Text for analysis:

^^^^

James B. Wheeler, a career Park Ranger/Interpreter with the National Park Service and interpreter in North Coast Redwoods State Parks, wrote a letter before retiring in 2017 to his superiors and other Parks employees about Madison Grant’s history, positive and negative. He asked for an adjustment to the stories told by the Prairie Creek memorial to Grant and the Founders Tree monument. His plea went unheard at the time, but it is central to the victory for historical truth and human decency that was achieved in more recent years. It is included here in its entirety as a necessary historical document (lightly edited for clarity and grammatical consistency).

“This is a practical, merciful, and inevitable solution of the whole problem, and can be applied to an ever widening circle of social discards, beginning always with the criminal, the diseased, and the insane, and extending gradually to types which may be called weaklings rather than defectives, and perhaps ultimately to worthless race types.” Thus wrote Madison Grant, on using eugenic sterilization practices to save the “Nordic race” in America, in his anti-immigrant screed, The Passing of the Great Race, in 1916.1

Madison Grant was one of the most prolific and influential conservationists and preservationists of the late 1800s and early 1900s. He was also the synthesizer of American “scientific” racism, cherry picking theories from the budding sciences of biology, anthropology, and genetics, and construed facts of history to fit his conclusion that northwestern Europeans (the “Nordic race”) are rightfully the master race.

^^^^

Dataset entries:
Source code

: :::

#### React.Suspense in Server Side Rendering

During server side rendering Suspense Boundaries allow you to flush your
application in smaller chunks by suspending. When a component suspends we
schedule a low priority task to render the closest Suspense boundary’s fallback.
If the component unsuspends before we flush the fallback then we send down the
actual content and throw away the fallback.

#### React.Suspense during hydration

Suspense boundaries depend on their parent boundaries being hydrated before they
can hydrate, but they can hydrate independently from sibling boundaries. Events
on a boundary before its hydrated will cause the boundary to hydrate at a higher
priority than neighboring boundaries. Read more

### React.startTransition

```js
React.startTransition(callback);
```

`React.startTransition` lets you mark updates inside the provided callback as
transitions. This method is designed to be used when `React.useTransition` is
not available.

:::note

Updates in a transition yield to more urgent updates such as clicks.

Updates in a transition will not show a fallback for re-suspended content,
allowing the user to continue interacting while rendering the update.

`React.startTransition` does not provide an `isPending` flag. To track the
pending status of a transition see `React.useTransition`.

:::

^^^^

Prompt A: Condense the paragraph of the text on Madison Grant that begins "James B. Wheeler, a career Park Ranger/Interpreter" into a bulleted list of its main facts.
Prompt B: Reproduce the part of the text on Madison Grant starting with "Madison Grant was" and going on through "the master race.", renaming "conservationists" as "naturalists".
Nothing in the listing is needed for this work.

Task solution A:
- James B. Wheeler was a career Park Ranger/Interpreter with the National Park Service and an interpreter in North Coast Redwoods State Parks.
- Before retiring in 2017, he wrote a letter to his superiors and other Parks employees about Madison Grant's history, both positive and negative.
- He asked for an adjustment to the stories told by the Prairie Creek memorial to Grant and the Founders Tree monument.
- His plea went unheard at the time, but it is central to the later victory for historical truth and human decency.
- The letter is included in its entirety as a necessary historical document, lightly edited for clarity and grammatical consistency.

Task solution B:
Madison Grant was one of the most prolific and influential naturalists and preservationists of the late 1800s and early 1900s. He was also the synthesizer of American “scientific” racism, cherry picking theories from the budding sciences of biology, anthropology, and genetics, and construed facts of history to fit his conclusion that northwestern Europeans (the “Nordic race”) are rightfully the master race.